Posted by Smokey Stover on October 07, 2007
In Reply to: Give up the biscuit posted by Mike on October 07, 2007
: Can anyone explain the phrase "His stomach was about to give up the biscuit big time"?
Mike's quotation is from The Lottery, a highly praised book by Canadian author Beth Goobie. I'm unable to copy the paragraph containing this sentence, which in the original reads: "Sal's stomach..." Sal, in the short excerpt that I read, appears to be a girl, who is having her period or is dizzy for some other reason, and is about to throw up--big time. Whether I read this correctly or not, this doesn't explain "give up the biscuit." She is certainly not throwing up because she has eaten biscuits.
The phrase "give up the biscuit" is popular among sports writers, who like to show their command of the most recent slang. Unfortunately I'm never sure I've understood what sports writers are saying. However, their use seems somewhat compatible with another use educed by Google, namely, to give up something valuable today in hopes of future benefits from the sacrifice.
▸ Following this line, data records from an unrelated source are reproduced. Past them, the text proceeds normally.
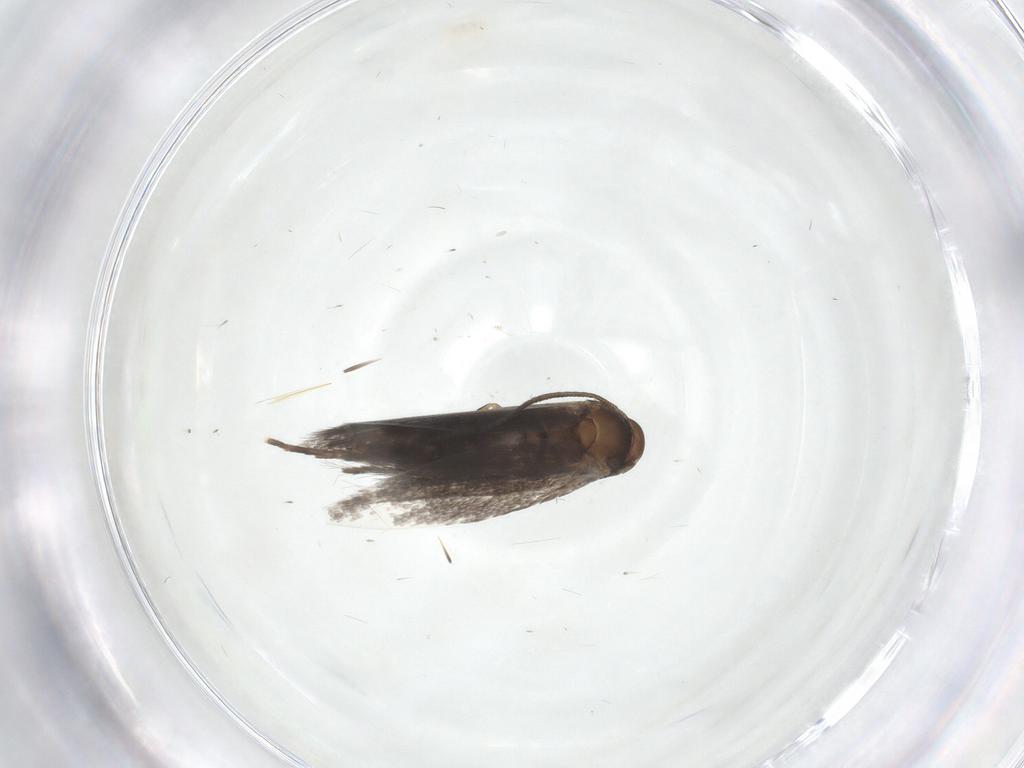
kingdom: Animalia
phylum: Arthropoda
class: Insecta
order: Lepidoptera
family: Elachistidae
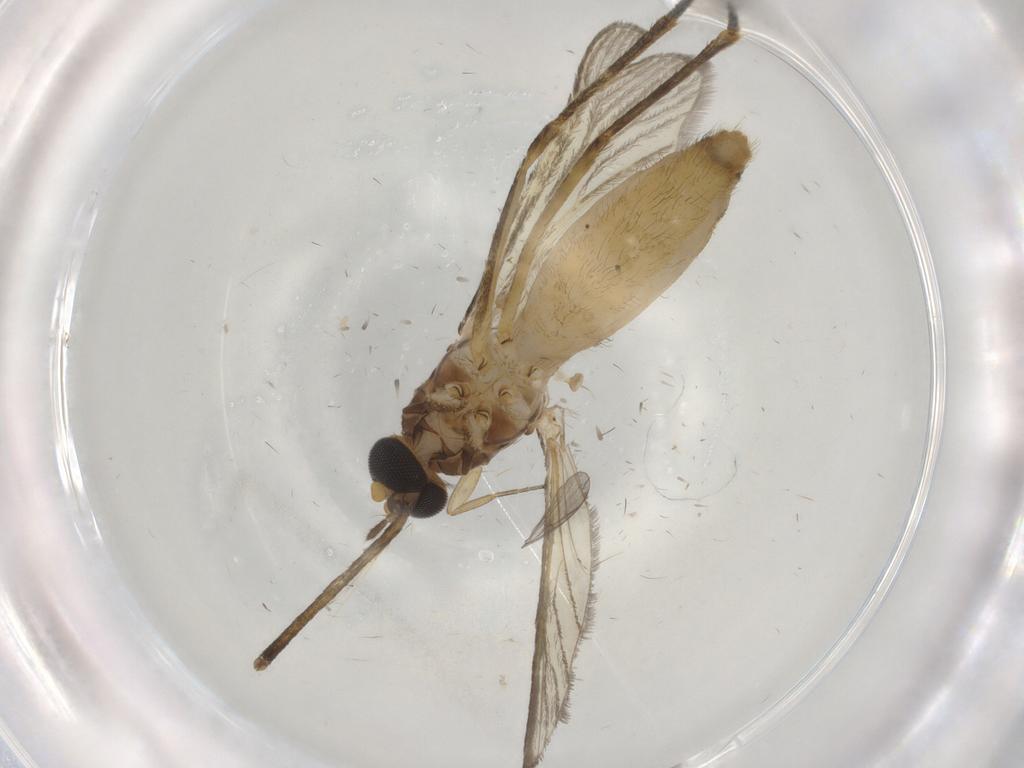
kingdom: Animalia
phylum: Arthropoda
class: Insecta
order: Diptera
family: Culicidae
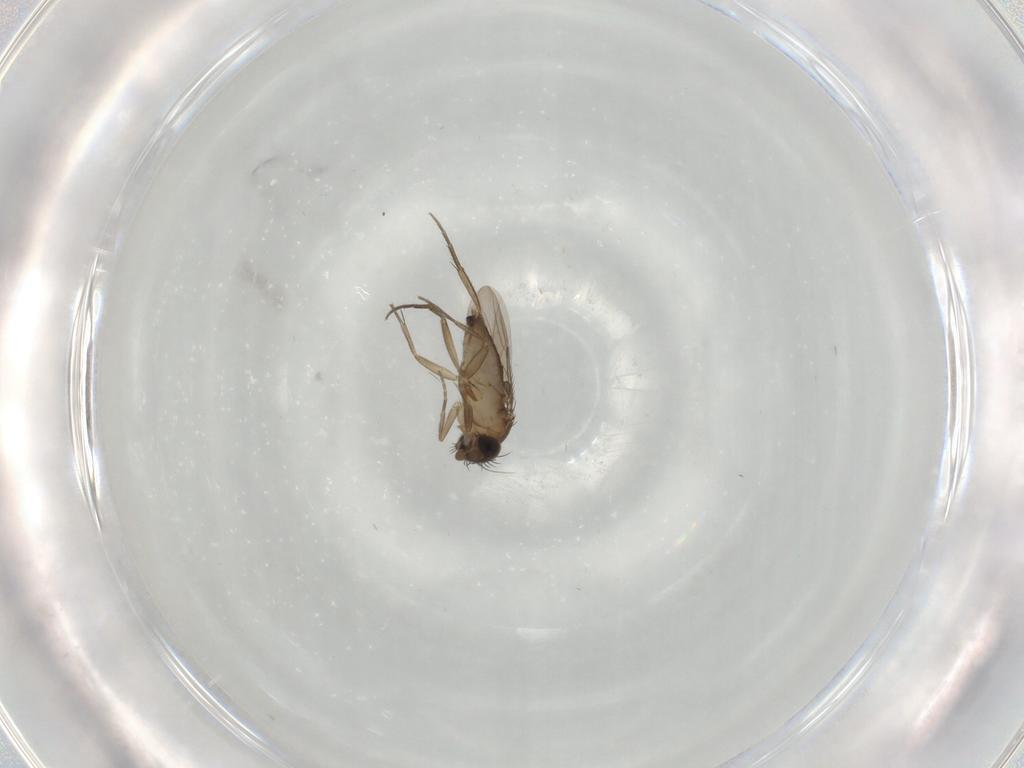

In another use, entirely incomprehensible to me, some bloggers, posting on the subject of "Giving up wanking [i.e., masturbation] for Lent," are discussing the difficulty of doing this. One writes, "No, it can't be done, but I might give up the biscuit, though."
This last leaves me more in the dark than ever. What biscuit? Surely not the wafer at Communion (since wanking is technically a sin)?
I need enlightenment here as much as Mike does.